→ **Records to use**:

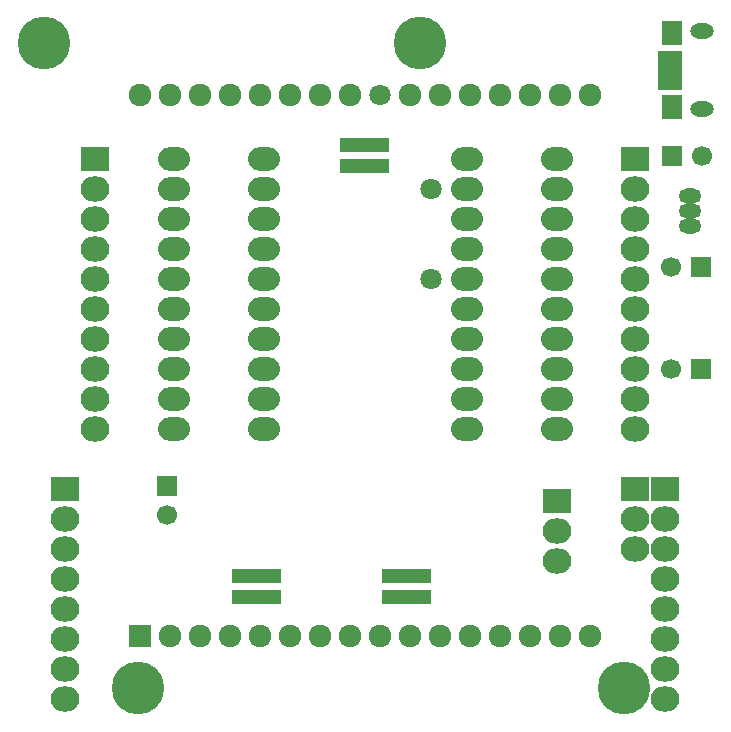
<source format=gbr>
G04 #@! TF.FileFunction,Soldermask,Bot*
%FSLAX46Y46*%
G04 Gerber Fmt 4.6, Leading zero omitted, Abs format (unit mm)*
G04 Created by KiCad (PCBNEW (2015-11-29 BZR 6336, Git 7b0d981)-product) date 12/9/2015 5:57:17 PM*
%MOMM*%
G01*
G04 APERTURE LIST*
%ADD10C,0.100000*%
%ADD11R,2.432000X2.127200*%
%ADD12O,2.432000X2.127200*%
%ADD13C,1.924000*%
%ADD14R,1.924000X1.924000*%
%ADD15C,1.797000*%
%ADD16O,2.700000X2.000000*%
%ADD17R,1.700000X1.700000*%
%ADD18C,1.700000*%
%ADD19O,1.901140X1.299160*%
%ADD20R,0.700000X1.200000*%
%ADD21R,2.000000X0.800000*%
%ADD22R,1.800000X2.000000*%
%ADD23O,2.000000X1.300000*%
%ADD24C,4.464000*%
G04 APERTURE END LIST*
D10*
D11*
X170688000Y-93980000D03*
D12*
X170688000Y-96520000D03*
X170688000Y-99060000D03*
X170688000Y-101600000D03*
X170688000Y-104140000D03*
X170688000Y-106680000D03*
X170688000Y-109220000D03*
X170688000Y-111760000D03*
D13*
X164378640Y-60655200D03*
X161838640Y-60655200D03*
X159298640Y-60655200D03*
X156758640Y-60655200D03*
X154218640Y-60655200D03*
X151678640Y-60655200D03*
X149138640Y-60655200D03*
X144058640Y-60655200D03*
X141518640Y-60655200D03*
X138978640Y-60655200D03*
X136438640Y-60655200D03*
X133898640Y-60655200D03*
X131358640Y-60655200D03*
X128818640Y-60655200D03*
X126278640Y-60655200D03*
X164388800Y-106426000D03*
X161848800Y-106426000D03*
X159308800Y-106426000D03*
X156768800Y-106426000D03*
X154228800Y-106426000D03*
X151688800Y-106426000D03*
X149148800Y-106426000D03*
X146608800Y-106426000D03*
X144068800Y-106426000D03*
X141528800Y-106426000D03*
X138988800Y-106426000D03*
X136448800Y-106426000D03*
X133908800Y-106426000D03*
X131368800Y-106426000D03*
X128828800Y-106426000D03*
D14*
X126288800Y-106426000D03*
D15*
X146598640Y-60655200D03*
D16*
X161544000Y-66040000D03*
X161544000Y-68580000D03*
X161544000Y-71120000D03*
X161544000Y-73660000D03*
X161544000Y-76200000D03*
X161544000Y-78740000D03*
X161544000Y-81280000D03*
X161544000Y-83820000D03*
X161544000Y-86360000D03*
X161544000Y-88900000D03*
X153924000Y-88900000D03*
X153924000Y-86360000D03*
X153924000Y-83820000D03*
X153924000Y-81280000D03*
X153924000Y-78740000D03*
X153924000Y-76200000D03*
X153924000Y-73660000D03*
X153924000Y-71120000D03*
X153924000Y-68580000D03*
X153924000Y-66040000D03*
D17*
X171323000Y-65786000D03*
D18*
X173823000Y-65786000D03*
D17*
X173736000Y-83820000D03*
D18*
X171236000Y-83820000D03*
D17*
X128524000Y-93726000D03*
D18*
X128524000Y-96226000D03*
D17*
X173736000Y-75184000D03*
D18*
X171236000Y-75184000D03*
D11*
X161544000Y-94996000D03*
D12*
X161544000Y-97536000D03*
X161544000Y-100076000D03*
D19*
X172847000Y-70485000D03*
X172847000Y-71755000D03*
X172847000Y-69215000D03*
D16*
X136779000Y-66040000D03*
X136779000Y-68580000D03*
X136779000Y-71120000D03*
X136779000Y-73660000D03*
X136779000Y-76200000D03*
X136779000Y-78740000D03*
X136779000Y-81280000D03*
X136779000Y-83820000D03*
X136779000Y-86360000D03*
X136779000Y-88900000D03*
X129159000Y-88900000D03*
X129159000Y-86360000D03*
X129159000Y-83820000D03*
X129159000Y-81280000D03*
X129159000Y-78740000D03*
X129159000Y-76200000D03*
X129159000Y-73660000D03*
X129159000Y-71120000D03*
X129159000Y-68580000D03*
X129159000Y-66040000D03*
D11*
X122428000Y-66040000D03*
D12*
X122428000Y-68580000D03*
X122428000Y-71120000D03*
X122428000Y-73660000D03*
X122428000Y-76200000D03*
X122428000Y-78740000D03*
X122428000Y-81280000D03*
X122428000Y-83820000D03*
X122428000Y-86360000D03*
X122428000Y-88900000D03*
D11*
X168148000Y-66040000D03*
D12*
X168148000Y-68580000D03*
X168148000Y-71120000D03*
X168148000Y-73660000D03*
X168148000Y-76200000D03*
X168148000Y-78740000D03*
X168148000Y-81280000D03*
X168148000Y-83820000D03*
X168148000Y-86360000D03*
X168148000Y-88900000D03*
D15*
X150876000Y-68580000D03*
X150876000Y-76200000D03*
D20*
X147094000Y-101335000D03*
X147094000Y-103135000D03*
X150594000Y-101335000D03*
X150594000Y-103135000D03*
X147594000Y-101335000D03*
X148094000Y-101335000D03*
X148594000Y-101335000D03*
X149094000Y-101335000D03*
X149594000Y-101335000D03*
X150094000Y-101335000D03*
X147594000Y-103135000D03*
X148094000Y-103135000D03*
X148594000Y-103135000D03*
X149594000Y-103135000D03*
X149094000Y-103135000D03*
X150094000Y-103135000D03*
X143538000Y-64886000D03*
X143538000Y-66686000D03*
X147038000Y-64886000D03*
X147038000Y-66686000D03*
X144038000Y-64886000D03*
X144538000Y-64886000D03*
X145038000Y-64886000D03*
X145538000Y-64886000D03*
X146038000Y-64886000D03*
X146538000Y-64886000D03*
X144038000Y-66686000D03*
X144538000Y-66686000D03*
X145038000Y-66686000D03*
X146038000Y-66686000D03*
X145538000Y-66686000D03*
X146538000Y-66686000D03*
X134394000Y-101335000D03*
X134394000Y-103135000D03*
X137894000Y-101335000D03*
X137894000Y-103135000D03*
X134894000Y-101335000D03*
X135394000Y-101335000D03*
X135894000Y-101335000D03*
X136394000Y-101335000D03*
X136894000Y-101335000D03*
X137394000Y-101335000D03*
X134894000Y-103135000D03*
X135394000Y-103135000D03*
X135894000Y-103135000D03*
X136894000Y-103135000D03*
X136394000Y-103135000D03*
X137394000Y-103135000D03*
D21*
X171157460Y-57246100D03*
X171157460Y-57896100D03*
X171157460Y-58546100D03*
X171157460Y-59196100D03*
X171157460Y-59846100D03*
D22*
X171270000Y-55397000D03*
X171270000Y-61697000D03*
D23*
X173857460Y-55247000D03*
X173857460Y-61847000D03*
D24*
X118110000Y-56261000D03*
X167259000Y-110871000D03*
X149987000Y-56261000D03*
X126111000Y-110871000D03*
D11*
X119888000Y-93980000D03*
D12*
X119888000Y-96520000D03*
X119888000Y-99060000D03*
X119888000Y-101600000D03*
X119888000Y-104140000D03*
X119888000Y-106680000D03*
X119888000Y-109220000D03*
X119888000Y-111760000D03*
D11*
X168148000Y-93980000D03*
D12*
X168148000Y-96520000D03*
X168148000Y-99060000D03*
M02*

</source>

→ **Task objective**:
Copy all of the listing word for word, minus the images.

→ **Final answer**:
<source format=gbr>
G04 #@! TF.FileFunction,Soldermask,Bot*
%FSLAX46Y46*%
G04 Gerber Fmt 4.6, Leading zero omitted, Abs format (unit mm)*
G04 Created by KiCad (PCBNEW (2015-11-29 BZR 6336, Git 7b0d981)-product) date 12/9/2015 5:57:17 PM*
%MOMM*%
G01*
G04 APERTURE LIST*
%ADD10C,0.100000*%
%ADD11R,2.432000X2.127200*%
%ADD12O,2.432000X2.127200*%
%ADD13C,1.924000*%
%ADD14R,1.924000X1.924000*%
%ADD15C,1.797000*%
%ADD16O,2.700000X2.000000*%
%ADD17R,1.700000X1.700000*%
%ADD18C,1.700000*%
%ADD19O,1.901140X1.299160*%
%ADD20R,0.700000X1.200000*%
%ADD21R,2.000000X0.800000*%
%ADD22R,1.800000X2.000000*%
%ADD23O,2.000000X1.300000*%
%ADD24C,4.464000*%
G04 APERTURE END LIST*
D10*
D11*
X170688000Y-93980000D03*
D12*
X170688000Y-96520000D03*
X170688000Y-99060000D03*
X170688000Y-101600000D03*
X170688000Y-104140000D03*
X170688000Y-106680000D03*
X170688000Y-109220000D03*
X170688000Y-111760000D03*
D13*
X164378640Y-60655200D03*
X161838640Y-60655200D03*
X159298640Y-60655200D03*
X156758640Y-60655200D03*
X154218640Y-60655200D03*
X151678640Y-60655200D03*
X149138640Y-60655200D03*
X144058640Y-60655200D03*
X141518640Y-60655200D03*
X138978640Y-60655200D03*
X136438640Y-60655200D03*
X133898640Y-60655200D03*
X131358640Y-60655200D03*
X128818640Y-60655200D03*
X126278640Y-60655200D03*
X164388800Y-106426000D03*
X161848800Y-106426000D03*
X159308800Y-106426000D03*
X156768800Y-106426000D03*
X154228800Y-106426000D03*
X151688800Y-106426000D03*
X149148800Y-106426000D03*
X146608800Y-106426000D03*
X144068800Y-106426000D03*
X141528800Y-106426000D03*
X138988800Y-106426000D03*
X136448800Y-106426000D03*
X133908800Y-106426000D03*
X131368800Y-106426000D03*
X128828800Y-106426000D03*
D14*
X126288800Y-106426000D03*
D15*
X146598640Y-60655200D03*
D16*
X161544000Y-66040000D03*
X161544000Y-68580000D03*
X161544000Y-71120000D03*
X161544000Y-73660000D03*
X161544000Y-76200000D03*
X161544000Y-78740000D03*
X161544000Y-81280000D03*
X161544000Y-83820000D03*
X161544000Y-86360000D03*
X161544000Y-88900000D03*
X153924000Y-88900000D03*
X153924000Y-86360000D03*
X153924000Y-83820000D03*
X153924000Y-81280000D03*
X153924000Y-78740000D03*
X153924000Y-76200000D03*
X153924000Y-73660000D03*
X153924000Y-71120000D03*
X153924000Y-68580000D03*
X153924000Y-66040000D03*
D17*
X171323000Y-65786000D03*
D18*
X173823000Y-65786000D03*
D17*
X173736000Y-83820000D03*
D18*
X171236000Y-83820000D03*
D17*
X128524000Y-93726000D03*
D18*
X128524000Y-96226000D03*
D17*
X173736000Y-75184000D03*
D18*
X171236000Y-75184000D03*
D11*
X161544000Y-94996000D03*
D12*
X161544000Y-97536000D03*
X161544000Y-100076000D03*
D19*
X172847000Y-70485000D03*
X172847000Y-71755000D03*
X172847000Y-69215000D03*
D16*
X136779000Y-66040000D03*
X136779000Y-68580000D03*
X136779000Y-71120000D03*
X136779000Y-73660000D03*
X136779000Y-76200000D03*
X136779000Y-78740000D03*
X136779000Y-81280000D03*
X136779000Y-83820000D03*
X136779000Y-86360000D03*
X136779000Y-88900000D03*
X129159000Y-88900000D03*
X129159000Y-86360000D03*
X129159000Y-83820000D03*
X129159000Y-81280000D03*
X129159000Y-78740000D03*
X129159000Y-76200000D03*
X129159000Y-73660000D03*
X129159000Y-71120000D03*
X129159000Y-68580000D03*
X129159000Y-66040000D03*
D11*
X122428000Y-66040000D03*
D12*
X122428000Y-68580000D03*
X122428000Y-71120000D03*
X122428000Y-73660000D03*
X122428000Y-76200000D03*
X122428000Y-78740000D03*
X122428000Y-81280000D03*
X122428000Y-83820000D03*
X122428000Y-86360000D03*
X122428000Y-88900000D03*
D11*
X168148000Y-66040000D03*
D12*
X168148000Y-68580000D03*
X168148000Y-71120000D03*
X168148000Y-73660000D03*
X168148000Y-76200000D03*
X168148000Y-78740000D03*
X168148000Y-81280000D03*
X168148000Y-83820000D03*
X168148000Y-86360000D03*
X168148000Y-88900000D03*
D15*
X150876000Y-68580000D03*
X150876000Y-76200000D03*
D20*
X147094000Y-101335000D03*
X147094000Y-103135000D03*
X150594000Y-101335000D03*
X150594000Y-103135000D03*
X147594000Y-101335000D03*
X148094000Y-101335000D03*
X148594000Y-101335000D03*
X149094000Y-101335000D03*
X149594000Y-101335000D03*
X150094000Y-101335000D03*
X147594000Y-103135000D03*
X148094000Y-103135000D03*
X148594000Y-103135000D03*
X149594000Y-103135000D03*
X149094000Y-103135000D03*
X150094000Y-103135000D03*
X143538000Y-64886000D03*
X143538000Y-66686000D03*
X147038000Y-64886000D03*
X147038000Y-66686000D03*
X144038000Y-64886000D03*
X144538000Y-64886000D03*
X145038000Y-64886000D03*
X145538000Y-64886000D03*
X146038000Y-64886000D03*
X146538000Y-64886000D03*
X144038000Y-66686000D03*
X144538000Y-66686000D03*
X145038000Y-66686000D03*
X146038000Y-66686000D03*
X145538000Y-66686000D03*
X146538000Y-66686000D03*
X134394000Y-101335000D03*
X134394000Y-103135000D03*
X137894000Y-101335000D03*
X137894000Y-103135000D03*
X134894000Y-101335000D03*
X135394000Y-101335000D03*
X135894000Y-101335000D03*
X136394000Y-101335000D03*
X136894000Y-101335000D03*
X137394000Y-101335000D03*
X134894000Y-103135000D03*
X135394000Y-103135000D03*
X135894000Y-103135000D03*
X136894000Y-103135000D03*
X136394000Y-103135000D03*
X137394000Y-103135000D03*
D21*
X171157460Y-57246100D03*
X171157460Y-57896100D03*
X171157460Y-58546100D03*
X171157460Y-59196100D03*
X171157460Y-59846100D03*
D22*
X171270000Y-55397000D03*
X171270000Y-61697000D03*
D23*
X173857460Y-55247000D03*
X173857460Y-61847000D03*
D24*
X118110000Y-56261000D03*
X167259000Y-110871000D03*
X149987000Y-56261000D03*
X126111000Y-110871000D03*
D11*
X119888000Y-93980000D03*
D12*
X119888000Y-96520000D03*
X119888000Y-99060000D03*
X119888000Y-101600000D03*
X119888000Y-104140000D03*
X119888000Y-106680000D03*
X119888000Y-109220000D03*
X119888000Y-111760000D03*
D11*
X168148000Y-93980000D03*
D12*
X168148000Y-96520000D03*
X168148000Y-99060000D03*
M02*

</source>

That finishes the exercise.